=== TASK 1 ===
Can you return, word for word, the part of the remote starter thread that opens with the words containing "I know that" and closes with "for the info!!!"?
=== TASK 2 ===
Will you rename "Moderálási alapelvek" to "Moderálási szabályok" throughout the listing and give its lines again with nothing else changed and the pictures left out?

=== SELECTED EXTRACT ===
»»
# Remote Car Starter Installation



## Lukasz (Oct 14, 2004)

Helllo,
It's that time of year again, it's getting cold and it really sucks getting to the parking lot and having to wait while the windows to defog and the engine to at least slightly warm up...so I'm considering installing a remote starter.

I know that a while back a few people had this done, but who has it now? 
Any recommendations for places to do the install in/around the GTA and remote starter brands/model? (closer to Mississauga/Oakville hopefully).
Any issues/concerns to be aware of..
and lastly...anyone have any ideas for pricing to get this done?

I visited a place that would do it for $500...Found it kinda steep, is that within the "acceptable" range?

Thanks for the info!!!

Cheers
Lukasz


----------



## BrianJ (Nov 3, 2006)

I have a remote starter in my pickup and love it, I have decided not to put one in the X-trail because there can be expensive problems when you put a remote starter in a vehicle with immobilizer keys, in fact the dealer discouraged it, and they would sell you anything to make a buck. In Manitoba there is an insurance discount and a heavy publicity campaign to install immobilizers, and there are many horror stories about combining them with remote starters.
I'm not saying it can't be done, but I would choose a unit that has been proven to work properly in an X-trail.


----------



## Ice512 (Oct 16, 2006)

woooahhh i was thinkin the same thing too...but never knew it would be such a diseaster with the immo.

that just killed my thought completely..haha


----------



## Lukasz (Oct 14, 2004)

BrianJ said:


> I have a remote starter in my pickup and love it, I have decided not to put one in the X-trail because there can be expensive problems when you put a remote starter in a vehicle with immobilizer keys, in fact the dealer discouraged it, and they would sell you anything to make a buck. In Manitoba there is an insurance discount and a heavy publicity campaign to install immobilizers, and there are many horror stories about combining them with remote starters.
> I'm not saying it can't be done, but I would choose a unit that has been proven to work properly in an X-trail.


Thanks for the reply BrianJ...I do understand that it's hard to bypass the NATS, and a bypass module is required (essentially turning off that feature). I wonder though, what sort of issues would I be encountering besides the immobilizer system...
Cheers


----------



## Canada's Far East (Jun 15, 2005)

*Past & Current Experience*



Lukasz said:


> Thanks for the reply BrianJ...I do understand that it's hard to bypass the NATS, and a bypass module is required (essentially turning off that feature). I wonder though, what sort of issues would I be encountering besides the immobilizer system...
««
(Collected data)
»»
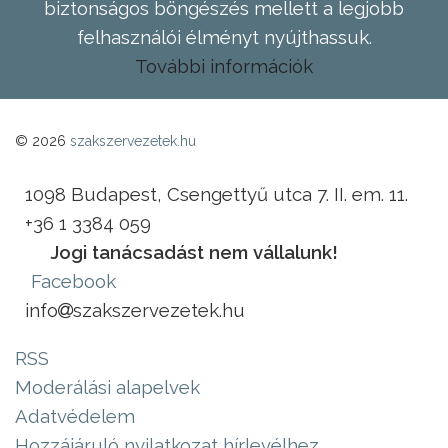
biztonságos böngészés mellett a legjobb
felhasználói élményt nyújthassuk.
További információk
© 2026
szakszervezetek.hu
1098 Budapest, Csengettyű utca 7. II. em. 11.
+36 1 3384 059
Jogi tanácsadást nem vállalunk!
Facebook
info
szakszervezetek.hu
RSS
Moderálási alapelvek
Adatvédelem
Hozzájáruló nyilatkozat hírlevélhez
««
=== YOUR SOLUTION 1 ===
I know that a while back a few people had this done, but who has it now? 
Any recommendations for places to do the install in/around the GTA and remote starter brands/model? (closer to Mississauga/Oakville hopefully).
Any issues/concerns to be aware of..
and lastly...anyone have any ideas for pricing to get this done?

I visited a place that would do it for $500...Found it kinda steep, is that within the "acceptable" range?

Thanks for the info!!!

=== YOUR SOLUTION 2 ===
biztonságos böngészés mellett a legjobb
felhasználói élményt nyújthassuk.
További információk
© 2026
szakszervezetek.hu
1098 Budapest, Csengettyű utca 7. II. em. 11.
+36 1 3384 059
Jogi tanácsadást nem vállalunk!
Facebook
info
szakszervezetek.hu
RSS
Moderálási szabályok
Adatvédelem
Hozzájáruló nyilatkozat hírlevélhez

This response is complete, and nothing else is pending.